Bitcoin Weakens as Market Demand Fades, Eyes $85K Retest
Bitcoin is showing signs of a softer market structure as the buying that sustained prices earlier this year begins to fade. CryptoQuant reports that the cycle’s core demand wave has largely passed, with ETF accumulation slowing, Treasury-company purchases vanishing, and Strategy buys hitting their lowest levels of the year.
While this does not signal an immediate crash, upside potential is limited, with rallies likely to stall below the 365-day moving average until a new wave of demand emerges.
Polymarket traders are reflecting this cautious sentiment, assigning the highest probability to a retest of $85,000 while giving little weight to upside scenarios.
Market Signals Turn Defensive
Glassnode notes that short-term holders are realizing losses at the fastest pace since the FTX period. ETF flows remain negative, and derivatives markets have shifted into risk-off mode, with options traders favoring puts and implied volatility climbing.
The Active Investor cost basis near $88,600 represents the next critical level. A sustained move below this point would place recent investors into losses for the first time this cycle and signal growing bearish momentum. The next key support is the True Market Mean around $82,000, which could mark the start of a bear market phase similar to 2022–2023 if broken.
The coming weeks will determine whether buyers can regain control or if the downturn deepens.
Market Snapshot
- Bitcoin (BTC): Trading near $92,000 after briefly dipping below $90,000 earlier this week.
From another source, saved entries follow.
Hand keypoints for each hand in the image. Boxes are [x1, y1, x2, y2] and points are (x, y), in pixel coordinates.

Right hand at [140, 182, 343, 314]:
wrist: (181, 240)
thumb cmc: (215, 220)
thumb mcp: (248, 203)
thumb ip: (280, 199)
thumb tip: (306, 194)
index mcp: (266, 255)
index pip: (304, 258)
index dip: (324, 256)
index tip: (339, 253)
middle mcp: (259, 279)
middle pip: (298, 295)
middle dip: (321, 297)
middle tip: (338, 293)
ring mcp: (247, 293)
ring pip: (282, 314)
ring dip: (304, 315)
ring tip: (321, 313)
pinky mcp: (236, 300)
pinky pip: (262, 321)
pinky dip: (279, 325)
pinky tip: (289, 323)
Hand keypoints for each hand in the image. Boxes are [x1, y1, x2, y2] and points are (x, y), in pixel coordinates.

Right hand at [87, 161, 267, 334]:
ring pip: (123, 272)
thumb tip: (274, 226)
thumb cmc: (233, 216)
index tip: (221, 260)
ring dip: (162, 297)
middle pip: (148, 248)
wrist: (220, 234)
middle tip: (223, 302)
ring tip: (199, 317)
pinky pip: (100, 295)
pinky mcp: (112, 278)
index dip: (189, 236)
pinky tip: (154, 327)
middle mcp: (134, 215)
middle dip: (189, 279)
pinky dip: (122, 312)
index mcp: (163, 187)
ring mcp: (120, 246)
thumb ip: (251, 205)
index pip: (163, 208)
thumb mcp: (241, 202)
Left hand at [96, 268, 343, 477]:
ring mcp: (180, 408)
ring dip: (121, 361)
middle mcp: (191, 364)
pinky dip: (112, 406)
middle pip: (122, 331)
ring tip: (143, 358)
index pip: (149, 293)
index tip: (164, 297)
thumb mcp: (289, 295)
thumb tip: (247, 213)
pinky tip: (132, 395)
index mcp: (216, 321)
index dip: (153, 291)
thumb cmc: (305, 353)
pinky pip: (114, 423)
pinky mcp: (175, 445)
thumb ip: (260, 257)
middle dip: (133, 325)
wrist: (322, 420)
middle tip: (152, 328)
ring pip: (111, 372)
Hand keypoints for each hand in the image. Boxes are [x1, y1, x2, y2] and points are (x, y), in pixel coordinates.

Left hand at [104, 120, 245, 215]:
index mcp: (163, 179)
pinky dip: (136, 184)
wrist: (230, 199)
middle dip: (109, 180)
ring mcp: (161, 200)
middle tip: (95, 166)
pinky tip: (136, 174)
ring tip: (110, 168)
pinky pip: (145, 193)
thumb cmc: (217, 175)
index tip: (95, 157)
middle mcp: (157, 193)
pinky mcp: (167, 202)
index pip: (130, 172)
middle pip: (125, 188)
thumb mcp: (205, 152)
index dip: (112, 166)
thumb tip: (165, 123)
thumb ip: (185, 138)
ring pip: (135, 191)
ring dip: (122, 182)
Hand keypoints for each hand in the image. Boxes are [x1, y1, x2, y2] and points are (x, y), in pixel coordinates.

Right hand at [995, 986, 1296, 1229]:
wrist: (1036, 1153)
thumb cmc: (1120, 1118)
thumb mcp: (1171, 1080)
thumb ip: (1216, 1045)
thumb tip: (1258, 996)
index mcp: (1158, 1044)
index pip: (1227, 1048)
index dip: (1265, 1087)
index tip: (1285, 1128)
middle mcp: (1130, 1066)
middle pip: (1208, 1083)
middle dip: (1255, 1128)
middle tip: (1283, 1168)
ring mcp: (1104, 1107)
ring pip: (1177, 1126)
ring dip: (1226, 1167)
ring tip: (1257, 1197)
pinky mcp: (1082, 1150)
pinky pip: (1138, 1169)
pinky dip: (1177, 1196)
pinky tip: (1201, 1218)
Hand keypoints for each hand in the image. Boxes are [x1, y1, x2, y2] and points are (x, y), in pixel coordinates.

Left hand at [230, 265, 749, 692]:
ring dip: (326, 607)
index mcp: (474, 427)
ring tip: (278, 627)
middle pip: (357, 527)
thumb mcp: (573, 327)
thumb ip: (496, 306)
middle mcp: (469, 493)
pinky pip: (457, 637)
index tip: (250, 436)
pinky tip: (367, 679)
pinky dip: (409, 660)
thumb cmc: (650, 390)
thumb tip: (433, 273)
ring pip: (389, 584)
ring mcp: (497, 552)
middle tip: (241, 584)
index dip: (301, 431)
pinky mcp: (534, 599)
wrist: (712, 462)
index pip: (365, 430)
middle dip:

- Ether (ETH): Around $3,038, tracking Bitcoin’s defensive tone.
- Gold: Near $4,067, after an intraday high of $4,132 amid rising risk aversion.
- Nikkei 225: Up 3.7% Thursday, buoyed by strong Nvidia earnings and chip sector gains.
Crypto Highlights
- Samourai Wallet Co-Founder Bill Hill sentenced to four years for unlicensed money transmitting (CoinDesk).
- New Hampshire unveils $100 million Bitcoin-collateralized municipal bond (Decrypt).
- Bullish reports Q3 profits after adding options and U.S. spot trading (CoinDesk).